Uma pesquisa conduzida pela empresa de consultoria Deloitte revelou que apenas 14% dos jovens dessa faixa etária expressaram o desejo de alcançar um cargo de liderança durante suas carreiras. Esse número contrasta significativamente com as gerações anteriores, que geralmente valorizavam a ascensão a posições de liderança como um indicador de sucesso profissional.
Essa relutância em assumir cargos de liderança vem sendo atribuída a uma variedade de fatores, como a valorização da vida pessoal, e a busca oportunidades que ofereçam flexibilidade e autonomia, mas é preciso ir mais a fundo nessa questão. Sim, cargos de liderança muitas vezes demandam longas horas de trabalho e uma grande responsabilidade, mas isso sempre foi assim. Então, o que mudou?
O PAPEL DO LÍDER
Nos últimos anos, o papel do líder passou por uma transformação significativa, especialmente com os desafios apresentados pela pandemia global. Há uma década, o papel da liderança era bem definida, muitas vezes se limitando a uma série de responsabilidades e características. Ser líder era mais prescrito, com expectativas claras sobre como exercer autoridade e tomar decisões.
Hoje não podemos dizer que o mesmo se dá. O papel do líder se amplificou, não há limites claros para sua ação. Mais do que isso, liderar hoje é lidar a todo momento com a subjetividade dos colaboradores. Eventos como pandemia de COVID-19 não iniciaram essa mudança, mas aceleraram, trazendo à tona uma nova dimensão da liderança, uma que se vê a todo momento de frente com questões emocionais e subjetivas dos colaboradores. Hoje, o líder desempenha um papel ampliado, que vai além das tarefas operacionais.
DECIDIR NO INDECIDÍVEL
Tomar decisões é algo cada vez mais incerto e arriscado. Hoje o ambiente empresarial é caracterizado por uma imprevisibilidade e fluidez sem precedentes, o que torna as decisões dos líderes mais complexas do que nunca. Vivemos em um mundo em constante mudança, onde fatores externos como avanços tecnológicos, dinâmicas de mercado e eventos globais podem impactar profundamente as operações de uma organização em um piscar de olhos.

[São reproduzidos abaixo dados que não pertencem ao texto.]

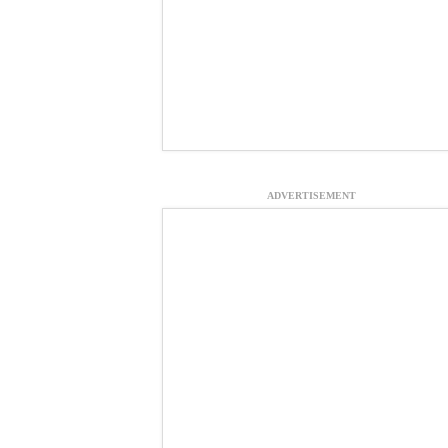
ADVERTISEMENT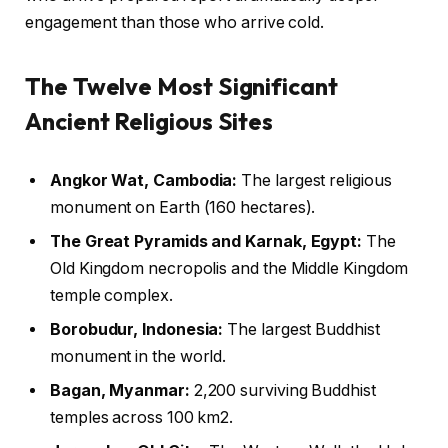
engagement than those who arrive cold.
The Twelve Most Significant
Ancient Religious Sites
Angkor Wat, Cambodia:
The largest religious
monument on Earth (160 hectares).
The Great Pyramids and Karnak, Egypt:
The
Old Kingdom necropolis and the Middle Kingdom
temple complex.
Borobudur, Indonesia:
The largest Buddhist
monument in the world.
Bagan, Myanmar:
2,200 surviving Buddhist
temples across 100 km2.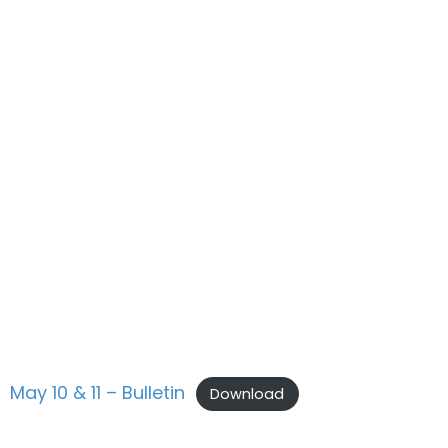
May 10 & 11 – Bulletin
Download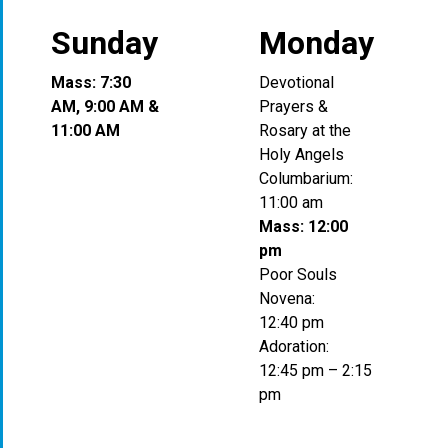
Sunday
Monday
Mass: 7:30
Devotional
AM, 9:00 AM &
Prayers &
11:00 AM
Rosary at the
Holy Angels
Columbarium:
11:00 am
Mass: 12:00
pm
Poor Souls
Novena:
12:40 pm
Adoration:
12:45 pm – 2:15
pm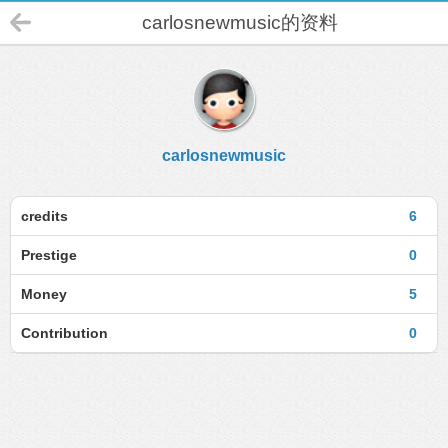
carlosnewmusic的资料
carlosnewmusic
credits
6
Prestige
0
Money
5
Contribution
0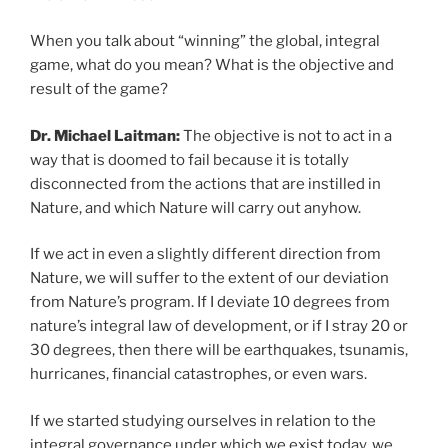
When you talk about “winning” the global, integral
game, what do you mean? What is the objective and
result of the game?
Dr. Michael Laitman:
The objective is not to act in a
way that is doomed to fail because it is totally
disconnected from the actions that are instilled in
Nature, and which Nature will carry out anyhow.
If we act in even a slightly different direction from
Nature, we will suffer to the extent of our deviation
from Nature’s program. If I deviate 10 degrees from
nature’s integral law of development, or if I stray 20 or
30 degrees, then there will be earthquakes, tsunamis,
hurricanes, financial catastrophes, or even wars.
If we started studying ourselves in relation to the
integral governance under which we exist today, we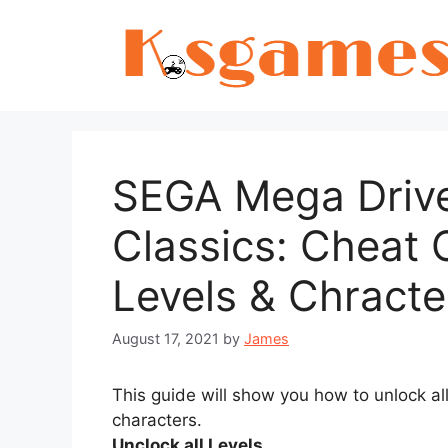
Skip
to
content
SEGA Mega Drive
Classics: Cheat 
Levels & Chracte
August 17, 2021
by
James
This guide will show you how to unlock al
characters.
Unclock all Levels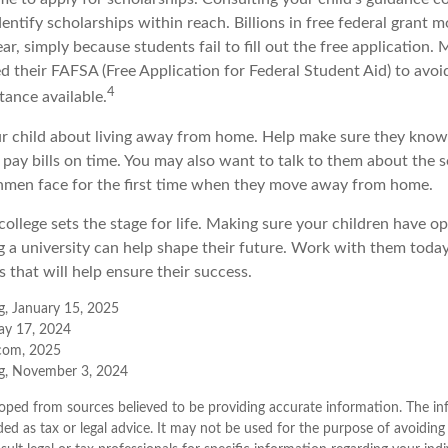
entify scholarships within reach. Billions in free federal grant 
r, simply because students fail to fill out the free application.
d their FAFSA (Free Application for Federal Student Aid) to avoi
4
stance available.
your child about living away from home. Help make sure they kn
pay bills on time. You may also want to talk to them about the s
hmen face for the first time when they move away from home.
ollege sets the stage for life. Making sure your children have o
 a university can help shape their future. Work with them toda
 that will help ensure their success.
g, January 15, 2025
ay 17, 2024
.com, 2025
rg, November 3, 2024
oped from sources believed to be providing accurate information. The inf
ded as tax or legal advice. It may not be used for the purpose of avoiding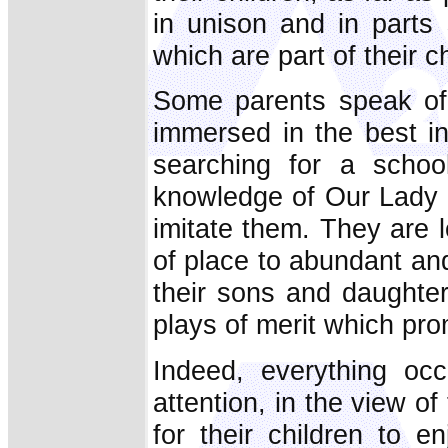
in unison and in parts
which are part of their ch
Some parents speak of t
immersed in the best in
searching for a schoo
knowledge of Our Lady a
imitate them. They are l
of place to abundant and
their sons and daughter
plays of merit which prom
Indeed, everything occ
attention, in the view o
for their children to e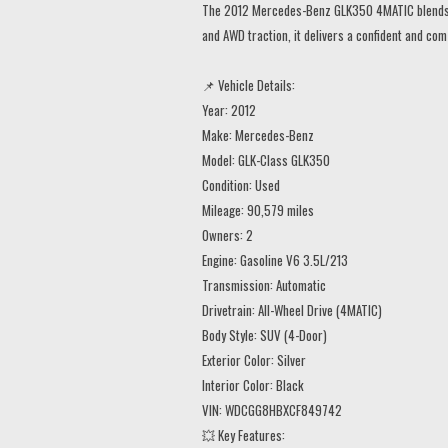
The 2012 Mercedes-Benz GLK350 4MATIC blends lux
and AWD traction, it delivers a confident and co
📌 Vehicle Details:
Year: 2012
Make: Mercedes-Benz
Model: GLK-Class GLK350
Condition: Used
Mileage: 90,579 miles
Owners: 2
Engine: Gasoline V6 3.5L/213
Transmission: Automatic
Drivetrain: All-Wheel Drive (4MATIC)
Body Style: SUV (4-Door)
Exterior Color: Silver
Interior Color: Black
VIN: WDCGG8HBXCF849742
💥 Key Features: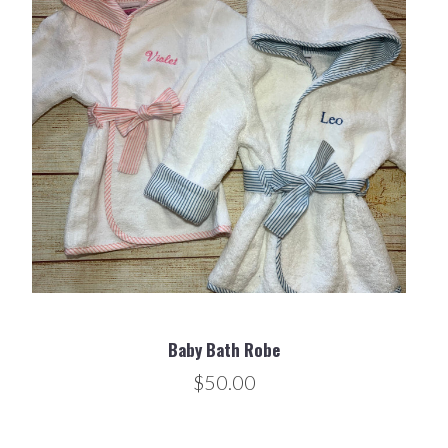
Baby Bath Robe
$50.00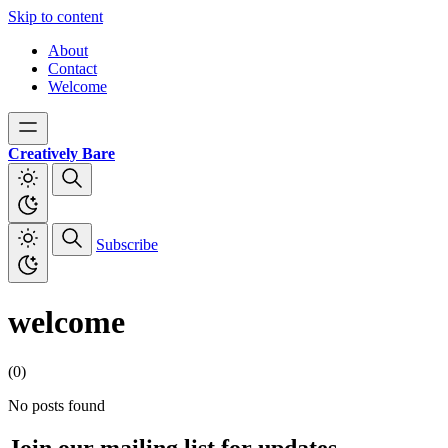
Skip to content
About
Contact
Welcome
Creatively Bare
Subscribe
welcome
(0)
No posts found
Join our mailing list for updates,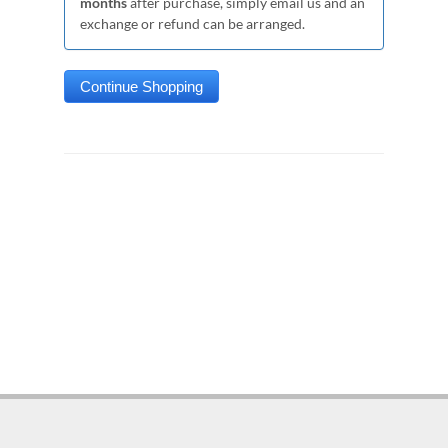
months
after purchase, simply email us and an
exchange or refund can be arranged.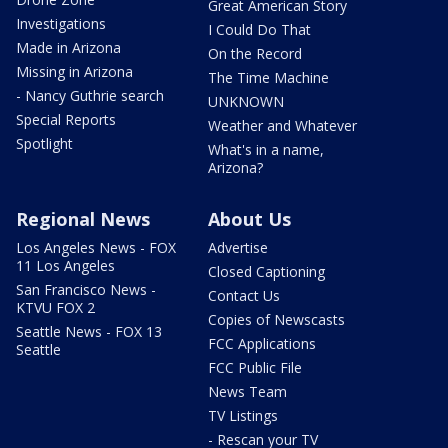
Great American Story
Investigations
I Could Do That
Made in Arizona
On the Record
Missing in Arizona
The Time Machine
- Nancy Guthrie search
UNKNOWN
Special Reports
Weather and Whatever
Spotlight
What's in a name,
Arizona?
Regional News
About Us
Los Angeles News - FOX
Advertise
11 Los Angeles
Closed Captioning
San Francisco News -
Contact Us
KTVU FOX 2
Copies of Newscasts
Seattle News - FOX 13
FCC Applications
Seattle
FCC Public File
News Team
TV Listings
- Rescan your TV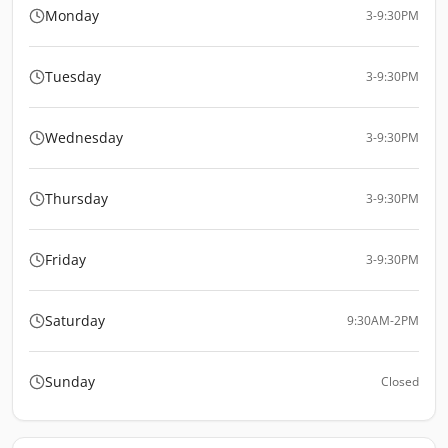
Monday
3-9:30PM
Tuesday
3-9:30PM
Wednesday
3-9:30PM
Thursday
3-9:30PM
Friday
3-9:30PM
Saturday
9:30AM-2PM
Sunday
Closed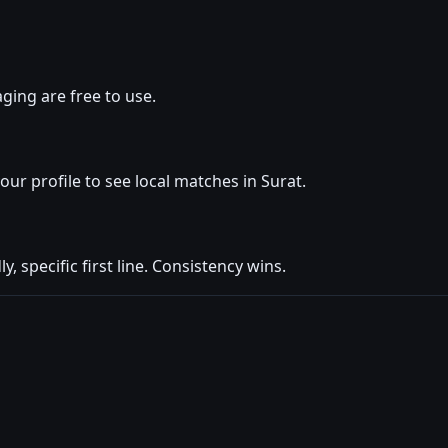
ging are free to use.
your profile to see local matches in Surat.
y, specific first line. Consistency wins.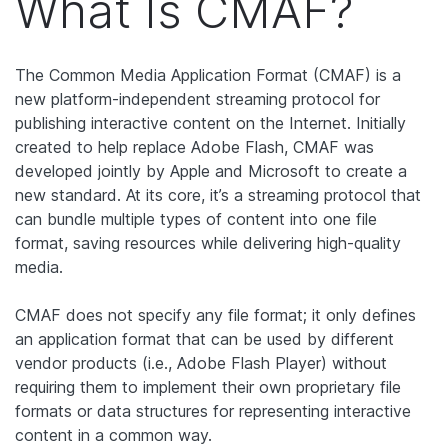
What Is CMAF?
The Common Media Application Format (CMAF) is a
new platform-independent streaming protocol for
publishing interactive content on the Internet. Initially
created to help replace Adobe Flash, CMAF was
developed jointly by Apple and Microsoft to create a
new standard. At its core, it’s a streaming protocol that
can bundle multiple types of content into one file
format, saving resources while delivering high-quality
media.
CMAF does not specify any file format; it only defines
an application format that can be used by different
vendor products (i.e., Adobe Flash Player) without
requiring them to implement their own proprietary file
formats or data structures for representing interactive
content in a common way.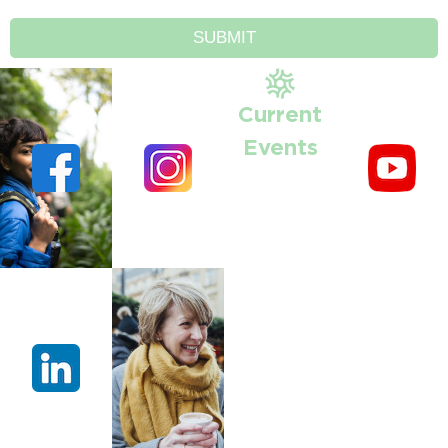
SUBMIT
Current
Events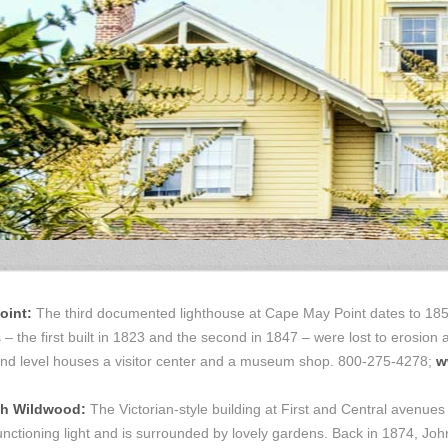
int:
The third documented lighthouse at Cape May Point dates to 185
– the first built in 1823 and the second in 1847 – were lost to erosion 
round level houses a visitor center and a museum shop. 800-275-4278;
w
h Wildwood:
The Victorian-style building at First and Central avenues
 functioning light and is surrounded by lovely gardens. Back in 1874, Jo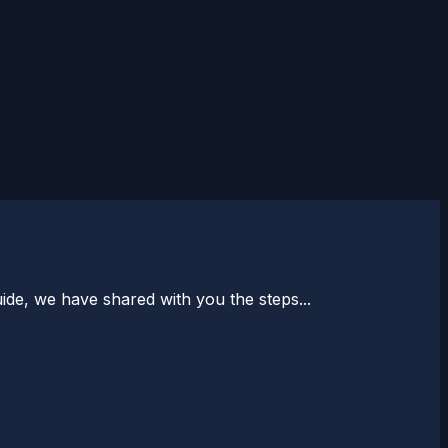
uide, we have shared with you the steps...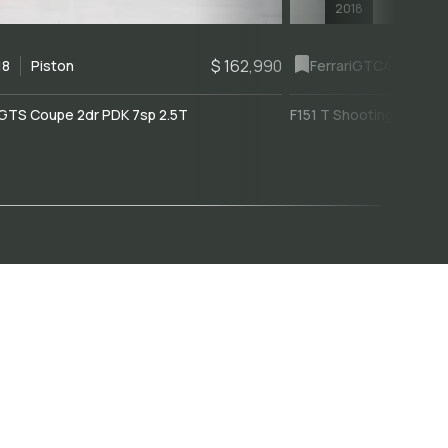
2018
$ 162,990
18
Piston
Ferrari
GTC4Lusso
GTS Coupe 2dr PDK 7sp 2.5T
F151 T Shooting Brake 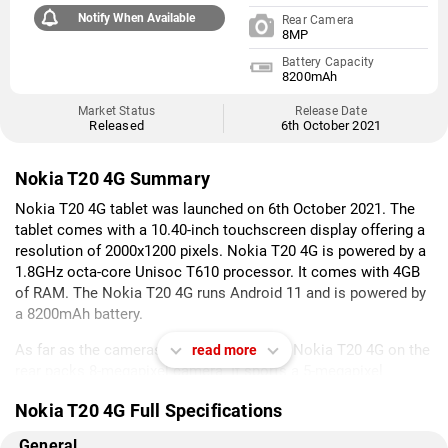
Notify When Available
Rear Camera
8MP
Battery Capacity
8200mAh
Market Status
Release Date
Released
6th October 2021
Nokia T20 4G Summary
Nokia T20 4G tablet was launched on 6th October 2021. The
tablet comes with a 10.40-inch touchscreen display offering a
resolution of 2000x1200 pixels. Nokia T20 4G is powered by a
1.8GHz octa-core Unisoc T610 processor. It comes with 4GB
of RAM. The Nokia T20 4G runs Android 11 and is powered by
a 8200mAh battery.
As far as the cameras are concerned, the Nokia T20 4G on the
read more
rear packs 8-megapixel camera. It sports a 5-megapixel
camera on the front for selfies.
Nokia T20 4G Full Specifications
Nokia T20 4G is based on Android 11 and packs 64GB of
General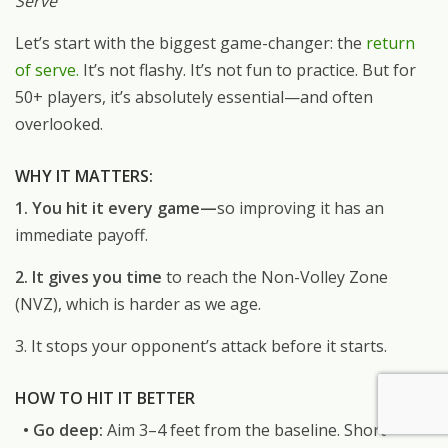
Serve
Let’s start with the biggest game-changer: the
return
of serve.
It’s not flashy. It’s not fun to practice. But for
50+ players, it’s absolutely essential—and often
overlooked.
WHY IT MATTERS:
1. You hit it every game—
so improving it has an
immediate payoff.
2. It gives you time
to reach the Non-Volley Zone
(NVZ), which is harder as we age.
3. It stops your opponent’s attack before it starts.
HOW TO HIT IT BETTER
• Go deep:
Aim 3–4 feet from the baseline. Short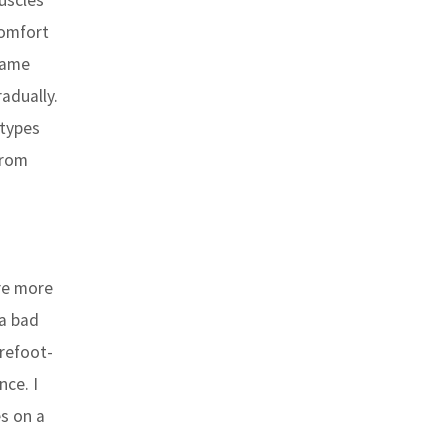
uscles
comfort
 same
adually.
 types
from
are more
 a bad
arefoot-
nce. I
s on a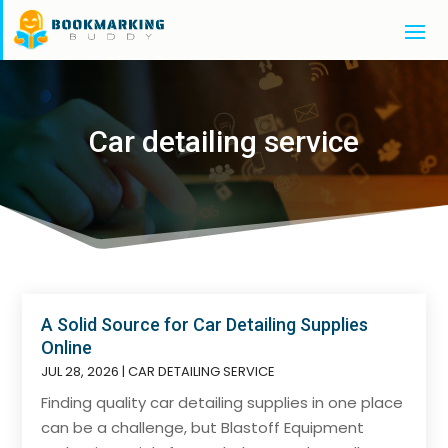
Car detailing service
A Solid Source for Car Detailing Supplies
Online
JUL 28, 2026
|
CAR DETAILING SERVICE
Finding quality car detailing supplies in one place
can be a challenge, but Blastoff Equipment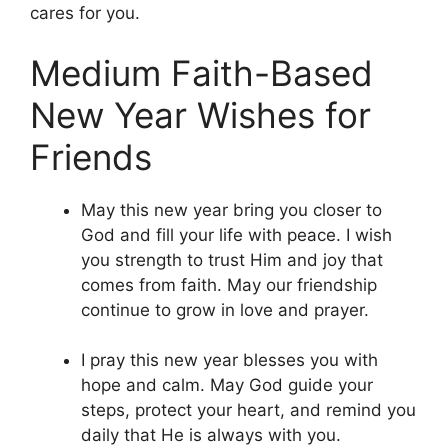
cares for you.
Medium Faith-Based
New Year Wishes for
Friends
May this new year bring you closer to
God and fill your life with peace. I wish
you strength to trust Him and joy that
comes from faith. May our friendship
continue to grow in love and prayer.
I pray this new year blesses you with
hope and calm. May God guide your
steps, protect your heart, and remind you
daily that He is always with you.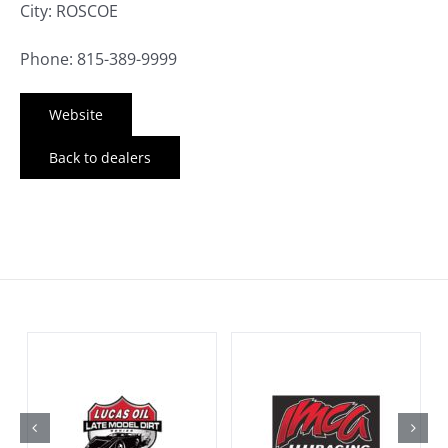
City: ROSCOE
Phone: 815-389-9999
Website
Back to dealers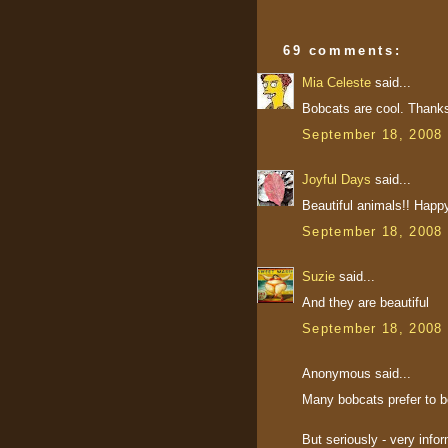
69 comments:
Mia Celeste
said...
Bobcats are cool. Thanks
September 18, 2008 
Joyful Days
said...
Beautiful animals!! Happ
September 18, 2008 
Suzie
said...
And they are beautiful
September 18, 2008 
Anonymous said...
Many bobcats prefer to b
But seriously - very info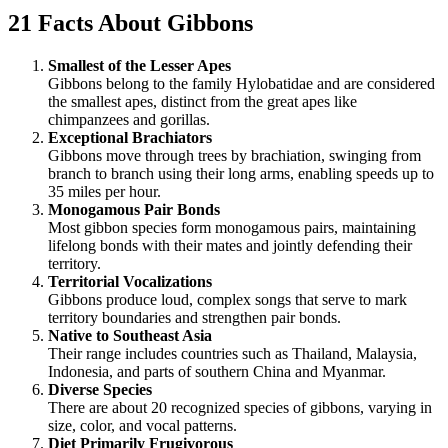
21 Facts About Gibbons
Smallest of the Lesser Apes
Gibbons belong to the family Hylobatidae and are considered
the smallest apes, distinct from the great apes like
chimpanzees and gorillas.
Exceptional Brachiators
Gibbons move through trees by brachiation, swinging from
branch to branch using their long arms, enabling speeds up to
35 miles per hour.
Monogamous Pair Bonds
Most gibbon species form monogamous pairs, maintaining
lifelong bonds with their mates and jointly defending their
territory.
Territorial Vocalizations
Gibbons produce loud, complex songs that serve to mark
territory boundaries and strengthen pair bonds.
Native to Southeast Asia
Their range includes countries such as Thailand, Malaysia,
Indonesia, and parts of southern China and Myanmar.
Diverse Species
There are about 20 recognized species of gibbons, varying in
size, color, and vocal patterns.
Diet Primarily Frugivorous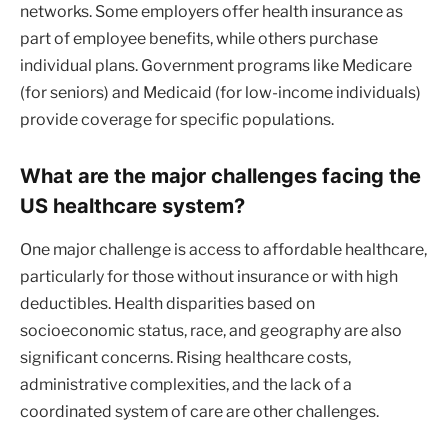
networks. Some employers offer health insurance as
part of employee benefits, while others purchase
individual plans. Government programs like Medicare
(for seniors) and Medicaid (for low-income individuals)
provide coverage for specific populations.
What are the major challenges facing the
US healthcare system?
One major challenge is access to affordable healthcare,
particularly for those without insurance or with high
deductibles. Health disparities based on
socioeconomic status, race, and geography are also
significant concerns. Rising healthcare costs,
administrative complexities, and the lack of a
coordinated system of care are other challenges.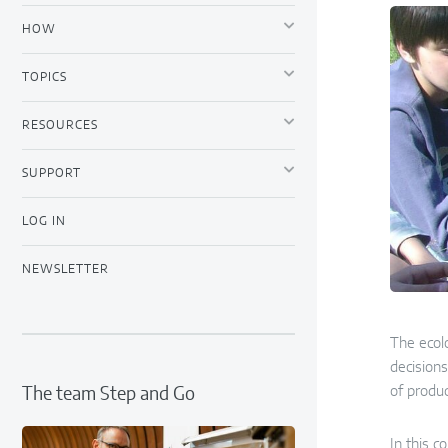
HOW
TOPICS
RESOURCES
SUPPORT
LOG IN
NEWSLETTER
The ecolo
decisions
of produc
The team Step and Go
In this c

Essa imprevisibilidade significa que os líderes enfrentam um cenário onde não há garantias absolutas de que suas decisões serão as corretas. As informações e dados disponíveis podem ser incompletos ou ambíguos, o que torna a análise e a previsão de resultados ainda mais desafiadoras.
Além disso, as consequências das decisões dos líderes podem ser amplificadas pela conectividade global e pela rápida disseminação de informações. Uma escolha mal informada ou mal executada pode ter repercussões significativas não apenas para a organização, mas também para seus colaboradores, clientes e partes interessadas.
Nesse contexto, os líderes são confrontados com a necessidade de tomar decisões sob incerteza. Eles devem ser ágeis e adaptáveis, capazes de reavaliar e ajustar suas estratégias conforme necessário em resposta às mudanças no ambiente externo. Além disso, a responsabilidade por cada escolha e decisão é cada vez maior. Nada exclui o risco.
A SOLIDÃO DO TOPO
Por tudo isso, a posição do líder ficou ainda mais marcada pela solidão. O psicanalista Jorge Forbes divide essa solidão em duas formas — a produtiva e improdutiva.
A solidão produtiva, diz ele, é justamente essa “que vive o líder do tempo da globalização, que sabe que qualquer conclusão é precipitada. Quem quiser esperar o conhecimento completo de todas as premissas, para só depois concluir, está fadado a nadar no pântano da indecisão. O mundo globalizado é um mundo incompleto, que não responde a nenhum padrão universal. O líder é confrontado à necessidade do risco e da aposta, e o que diferencia o grande do pequeno líder é o talento, a coragem, a ousadia e a criatividade.”
Já a solidão improdutiva é aquela que, “causada pelos mesmos motivos da anterior, paralisa aquele que deveria ousar e, no entanto, se acovarda. É a este capítulo que pertencem os estressados, pois o estressado é quem cronifica a angústia pelo temor do ato”.
Para termos uma nova geração de líderes precisamos justamente mostrar que não se resolve a solidão da liderança, mas que é possível encará-la como um exercício de talento, coragem, ousadia e criatividade.